Coup de cœur féministe

Aimée Lévesque, enseignante d’anglais

Les couilles sur la table, balado animé par Victoire Tuaillon, Binge Audio (France)

Balado féministe incontournable, Les couilles sur la table fait entendre depuis 2017 la parole de chercheureuses, d’auteurices et d’autres expert.es sur ce qui construit les masculinités contemporaines — et, en négatif, la condition des femmes et des autres minorités de genre. Dans chaque épisode, la journaliste française Victoire Tuaillon mène habilement des entretiens où l’on peut suivre autant ses étonnements que ses réflexions critiques informées. Les deux derniers épisodes se penchent sur notre association, en tant que locuteurices du français, entre masculin et neutre, du point de vue sociétal et historique ainsi que de celui de la psychologie.

Épisode no 77 : « Masculin neutre : écriture exclusive (2/2) »

« Ce n’est pas la langue qui est misogyne, c’est nous qui sommes misogynes » : la professeuse (oui oui !) et historienne féministe française Éliane Viennot dresse dans cet épisode un panorama historique, depuis le XIIe siècle en passant par la Renaissance et la création de l’Académie française, de la façon dont une élite masculine française plus intéressée par la conservation de son statut social qu’informée du fonctionnement et de l’histoire de la langue a pu condamner certaines formes et règles langagières plus égalitaires ayantes (oui oui !) déjà existé en français, comme les noms de métiers en — esse (philosophesse, jugesse) ou en -trice, l’accord de proximité du participe passé, l’accord du participe présent, des pronoms neutres tels que el, etc.

Le dernier livre d’Éliane Viennot, Non, le masculin ne l’emporte pas sur le féminin ! : petite histoire des résistances de la langue française (2015), sera bientôt disponible à la bibliothèque Gilles-Vigneault.

Épisode no 76 : « Masculin neutre : écriture exclusive (1/2) »

Le cerveau pense-t-il au masculin ? C’est le titre d’un ouvrage récent (2021) des psycholinguistes suisses Sandrine Zufferey, Pascal Gygax et Ute Gabriel, question à laquelle les deux premièr.es tentent de répondre dans cet épisode. Bien que nous ne soyons pas « enfermé.es dans un cadre de pensée à cause de [notre] langue maternelle, […] le langage influence notre manière de penser » (Sandrine Zufferey) en « attir[ant] notre attention sur des propriétés du monde qui ne sont pas forcément pertinentes » (Pascal Gygax), puisque la langue doit bien tracer quelque part des frontières plus ou moins arbitraires entre des catégories pour permettre la communication. Diverses expériences de psycholinguistique montrent comment des structures et usages du français (l’emploi du masculin pluriel pour désigner un groupe de personnes de différents genres, l’emploi de certains adjectifs et noms pour désigner des femmes mais pas des hommes ou vice-versa, etc.) peuvent contribuer à nourrir des stéréotypes et, ainsi, à réduire le champ d’action des individu.es et à les discriminer. Des solutions pour neutraliser la langue, à l’oral comme à l’écrit, sont présentées : doublets, formes compactes comme auditeurices, noms épicènes comme élèves, adressage direct à la deuxième personne du pluriel, point médian, etc.

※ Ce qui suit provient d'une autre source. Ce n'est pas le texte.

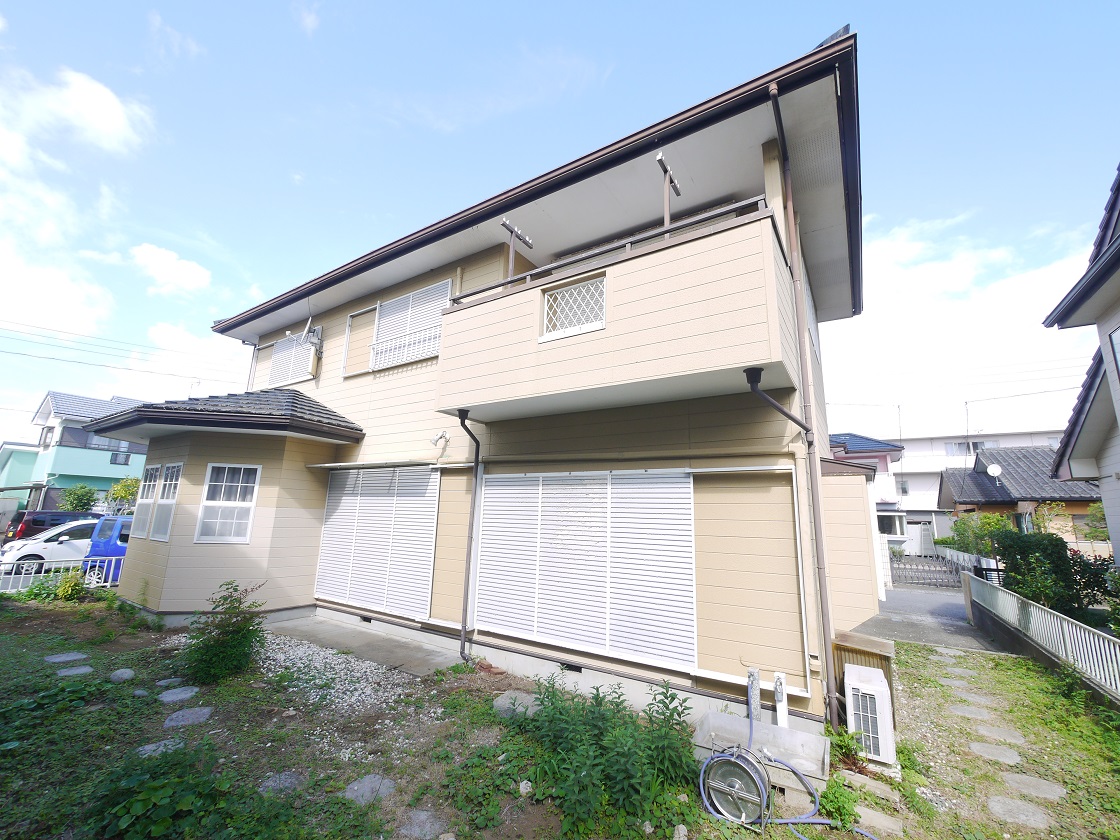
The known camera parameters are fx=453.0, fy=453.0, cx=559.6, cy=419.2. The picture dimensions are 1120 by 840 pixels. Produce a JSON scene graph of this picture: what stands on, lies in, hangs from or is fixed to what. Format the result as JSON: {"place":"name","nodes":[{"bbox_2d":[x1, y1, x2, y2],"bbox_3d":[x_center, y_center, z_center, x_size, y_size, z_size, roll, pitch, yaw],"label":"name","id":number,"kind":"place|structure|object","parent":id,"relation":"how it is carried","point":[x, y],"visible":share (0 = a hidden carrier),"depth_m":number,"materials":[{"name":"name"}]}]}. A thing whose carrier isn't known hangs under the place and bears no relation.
{"place":"outdoors","nodes":[
{"label":"outdoors","id":0,"kind":"place"},
{"bbox_2d":[0,441,40,502],"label":"green building","id":1,"kind":"structure","parent":0,"point":[28,471],"depth_m":31.03,"materials":[{"name":"teal paint"}]},
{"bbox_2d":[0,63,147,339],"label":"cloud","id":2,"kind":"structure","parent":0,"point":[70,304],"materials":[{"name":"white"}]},
{"bbox_2d":[0,65,155,154],"label":"cloud","id":3,"kind":"structure","parent":0,"point":[100,118],"materials":[{"name":"white"}]},
{"bbox_2d":[21,390,151,512],"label":"green house","id":4,"kind":"structure","parent":0,"point":[91,471],"depth_m":28.93,"materials":[{"name":"teal paint"}]},
{"bbox_2d":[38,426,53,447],"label":"window","id":5,"kind":"structure","parent":4,"relation":"in","point":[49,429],"depth_m":27.92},
{"bbox_2d":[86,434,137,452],"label":"window","id":6,"kind":"structure","parent":4,"relation":"in","point":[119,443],"depth_m":28.00,"materials":[{"name":"glass"}]},
{"bbox_2d":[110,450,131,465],"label":"window","id":7,"kind":"structure","parent":4,"relation":"in","point":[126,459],"depth_m":27.96,"materials":[{"name":"grey glass"}]},
{"bbox_2d":[128,242,213,295],"label":"cloud","id":8,"kind":"structure","parent":0,"point":[156,262],"materials":[{"name":"white"}]},
{"bbox_2d":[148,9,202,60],"label":"cloud","id":9,"kind":"structure","parent":0,"point":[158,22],"materials":[{"name":"white"}]},
{"bbox_2d":[111,322,247,400],"label":"cloud","id":10,"kind":"structure","parent":0,"point":[156,358],"materials":[{"name":"white"}]},
{"bbox_2d":[260,615,463,676],"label":"concrete slab","id":11,"kind":"structure","parent":0,"point":[360,638],"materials":[{"name":"grey concrete"}]},
{"bbox_2d":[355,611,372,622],"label":"foundation vent","id":12,"kind":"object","parent":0,"point":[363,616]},
{"bbox_2d":[105,31,871,735],"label":"house","id":13,"kind":"structure","parent":0,"point":[771,156],"depth_m":5.53,"materials":[{"name":"paint"}]},
{"bbox_2d":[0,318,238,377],"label":"power line","id":14,"kind":"object","parent":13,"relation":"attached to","point":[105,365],"visible":0.97,"depth_m":19.25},
{"bbox_2d":[133,464,161,540],"bbox_3d":[-7.342,1.468,8.144,0.777,1.447,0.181,-6,-13,32],"label":"window","id":15,"kind":"structure","parent":13,"relation":"in","point":[149,499],"depth_m":8.15,"materials":[{"name":"white"}]},
{"bbox_2d":[152,463,182,541],"bbox_3d":[-6.480,1.356,7.568,0.721,1.417,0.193,-6,-13,32],"label":"window","id":16,"kind":"structure","parent":13,"relation":"in","point":[163,528],"depth_m":7.59,"materials":[{"name":"white"}]},
{"bbox_2d":[90,387,362,442],"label":"roof","id":17,"kind":"structure","parent":13,"relation":"attached to","point":[346,427],"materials":[{"name":"tile"}]},
{"bbox_2d":[194,464,261,543],"bbox_3d":[-5.316,1.312,7.285,0.937,1.385,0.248,2,-11,-6],"label":"window","id":18,"kind":"structure","parent":13,"relation":"in","point":[209,502],"depth_m":7.27,"materials":[{"name":"white"}]},
{"bbox_2d":[269,330,315,384],"bbox_3d":[-5.958,-1.379,10.112,1.586,1.295,0.142,-6,-13,32],"label":"shuttered window","id":19,"kind":"structure","parent":13,"relation":"in","point":[274,365],"depth_m":10.09,"materials":[{"name":"white metal"}]},
{"bbox_2d":[298,322,323,353],"bbox_3d":[-5.102,-1.691,9.226,0.461,0.656,0.459,-6,-13,32],"label":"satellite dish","id":20,"kind":"object","parent":13,"relation":"attached to","point":[316,332],"visible":0.99,"depth_m":9.21,"materials":[{"name":"white"}]},
{"bbox_2d":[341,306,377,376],"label":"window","id":21,"kind":"structure","parent":13,"relation":"attached to","point":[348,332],"depth_m":8.46,"materials":[{"name":"beige"}]},
{"bbox_2d":[313,463,439,615],"bbox_3d":[-3.074,1.860,7.343,2.570,2.306,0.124,-6,-13,32],"label":"shutter","id":22,"kind":"object","parent":13,"relation":"in","point":[344,497],"visible":0.93,"depth_m":7.20,"materials":[{"name":"white metal"}]},
{"bbox_2d":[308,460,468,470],"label":"window awning","id":23,"kind":"object","parent":13,"relation":"attached to","point":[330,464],"visible":0.98,"depth_m":6.75,"materials":[{"name":"white metal"}]},
{"bbox_2d":[370,279,452,368],"bbox_3d":[-2.550,-1.609,7.805,1.794,1.472,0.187,-6,-13,32],"label":"shuttered window","id":24,"kind":"structure","parent":13,"relation":"in","point":[388,309],"depth_m":7.78,"materials":[{"name":"white metal"}]},
{"bbox_2d":[430,430,448,448],"bbox_3d":[-1.815,0.304,6.833,0.238,0.261,0.261,-6,-13,32],"label":"lamp","id":25,"kind":"object","parent":13,"relation":"attached to","point":[437,441],"visible":0.98,"depth_m":6.80,"materials":[{"name":"white"}]},
{"bbox_2d":[451,410,480,662],"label":"downspout","id":26,"kind":"object","parent":13,"relation":"attached to","point":[467,591],"visible":0.98,"depth_m":6.16,"materials":[{"name":"black metal"}]},
{"bbox_2d":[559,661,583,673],"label":"foundation vent","id":27,"kind":"object","parent":13,"relation":"in","point":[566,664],"visible":0.74,"depth_m":5.17,"materials":[{"name":"black metal"}]},
{"bbox_2d":[472,470,697,667],"bbox_3d":[0.161,1.623,5.394,2.727,2.123,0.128,-6,-13,32],"label":"shutter","id":28,"kind":"object","parent":13,"relation":"attached to","point":[529,627],"visible":0.97,"depth_m":5.22,"materials":[{"name":"white metal"}]},
{"bbox_2d":[433,203,803,423],"bbox_3d":[0.430,-0.823,5.466,4.380,1.521,1.857,-6,-13,32],"label":"balcony","id":29,"kind":"structure","parent":13,"relation":"attached to","point":[706,365],"depth_m":4.39,"materials":[{"name":"beige paint"}]},
{"bbox_2d":[500,220,533,283],"bbox_3d":[-0.598,-2.081,6.122,0.174,1.082,0.592,-6,-13,32],"label":"laundry pole bracket","id":30,"kind":"object","parent":29,"relation":"attached to","point":[511,260],"visible":0.8,"depth_m":6.12,"materials":[{"name":"metal"}]},
{"bbox_2d":[540,274,605,340],"bbox_3d":[0.144,-1.181,4.888,0.719,0.560,0.075,-6,-13,32],"label":"lattice window","id":31,"kind":"structure","parent":29,"relation":"in","point":[550,295],"depth_m":4.89,"materials":[{"name":"white metal"}]},
{"bbox_2d":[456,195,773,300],"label":"balcony railing","id":32,"kind":"object","parent":29,"relation":"on","point":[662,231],"visible":0.54,"depth_m":4.52,"materials":[{"name":"metal"}]},
{"bbox_2d":[655,153,680,234],"bbox_3d":[1.190,-2.242,4.932,0.155,1.107,0.562,-6,-13,32],"label":"laundry pole bracket","id":33,"kind":"object","parent":29,"relation":"attached to","point":[659,158],"visible":0.76,"depth_m":4.97,"materials":[{"name":"metal"}]},
{"bbox_2d":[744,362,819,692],"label":"downspout","id":34,"kind":"object","parent":13,"relation":"attached to","point":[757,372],"visible":0.98,"depth_m":4.45,"materials":[{"name":"brown plastic"}]},
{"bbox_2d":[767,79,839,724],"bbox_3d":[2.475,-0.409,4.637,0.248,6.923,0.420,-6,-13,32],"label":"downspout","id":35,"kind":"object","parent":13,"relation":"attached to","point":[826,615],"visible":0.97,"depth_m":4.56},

Le livre de Gabriel, Zufferey et Gygax sera bientôt disponible à la bibliothèque Gilles-Vigneault.

Bonus : L’épisode no 75, « Mâle alpha, gros bêta ? », avec le primatologue Frans de Waal, déconstruit certaines idées reçues sur la violence et la domination masculines et leur inévitabilité supposée par celleux qui croient que, pour nous, primates qui partageons une grande part de notre patrimoine génétique avec les bonobos et les chimpanzés, ce serait « la loi de la jungle », que les « mâles alpha » agiraient ainsi depuis toujours, etc. Frans de Waal a publié l’essai Différents : le genre vu par un primatologue en 2022.